LIPUTAN12.ID|KEPSUL – Dinas Sosial (Dinsos) Kabupaten Kepulauan Sula Provinsi Maluku Utara, mulai menyalurkan bantuan Program Keluarga Harapan (PKH) tahap pertama tahun 2020 kepada para Keluarga Penerima Manfaat (KPM).

Seperti yang disampaikan Rahayu Soamole, salah satu pendamping program PKH dari Kecamatan Sulabesi Timur mengatakan, hari ini kami melakukan pendampingan untuk meyalurkan bantuan kepada para KPM di 6 Desa se-Kecamatan Sultim dan juga untuk 28 KPM asal Desa Waigoiyofa.

Pemberian KPH kepada para KPM berdasarkan Data Statistik Kementrian Sosial yang sudah divalidasi oleh pendamping seperti dirinya.

“Bantuan PKH disasarkan kepada ibu hamil dan anak, untuk memanfaatkan berbagai fasilitas layanan kesehatan (faskes) dan fasilitas layanan pendidikan (fasdik) yang tersedia di sekitar mereka,” ujar Rahayu Soamole kepada awak media, Jumat (13/3/2020).

Dikatakannya, manfaat PKH juga mulai didorong untuk mencakup penyandang disabilitas dan lanjut usia dengan mempertahankan taraf kesejahteraan sosialnya sesuai dengan amanat konstitusi dan Nawacita Presiden RI.

“Mekanisme bantuan ini, dari kementrian menyalurkan bantuan ke kartu KPM berupa KKS yang bekerja sama dengan bank BRI, lalu kami melakukan pendampingan untuk mencairkannya ke Keluarga Penerima manfaat,” kata Rahayu Soamole.

Di tempat Terpisah, Kepala Bidang (Kabid) Rehabilitasi Sosial Masyarakat dan Jaminan Sosial Dinsos Kepsul Husna Ipa, saat ditemui di ruang kerjanya mengatakan, betul, kami mulai menyalurkan bantuan PKH tahap pertama tahun 2020 kepada para KPM.
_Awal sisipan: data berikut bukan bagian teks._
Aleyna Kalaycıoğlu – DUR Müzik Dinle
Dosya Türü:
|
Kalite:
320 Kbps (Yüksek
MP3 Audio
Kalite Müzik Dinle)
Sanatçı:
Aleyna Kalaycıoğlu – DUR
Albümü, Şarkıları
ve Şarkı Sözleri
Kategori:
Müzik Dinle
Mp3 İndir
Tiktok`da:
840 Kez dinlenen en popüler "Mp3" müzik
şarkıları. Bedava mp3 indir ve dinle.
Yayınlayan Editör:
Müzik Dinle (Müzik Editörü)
“Sesuai juknis bahwa pencairan ini dilakukan dalam 4 tahapan per tahun, dengan kententuan bantuan seperti, Ibu Hamil sebesar Rp 3jt, Anak Usia Dini Rp 3jt, usia SD Rp 900rb, SMP Rp 1,5jt, SMA Rp 2jt, penyandang Disabilitas berat Rp 2,4jt, lanjut usia Rp 2,4jt dengan total KPM se-Kecamatan Sulbar 182 KMP jumlah bantuan 176jt lebih,” jelas Husna Ipa.

Kepala Dinas (Kadis) Sosial Kabupaten Kepulauan Sula, Rifai Amin Masuku, ketika dikonfirmasi awak media melalui pesan singkat whatsapp, dia pun mengatakan, diharapkan melalui PKH, para Keluarga Penerima Manfaat didorong untuk memiliki akses dan memanfaatkan pelayanan sosial dasar kesehatan, pendidikan, pangan dan gizi, perawatan, dan pendampingan, termasuk akses terhadap berbagai program perlindungan sosial lainnya yang merupakan program komplementer secara berkelanjutan.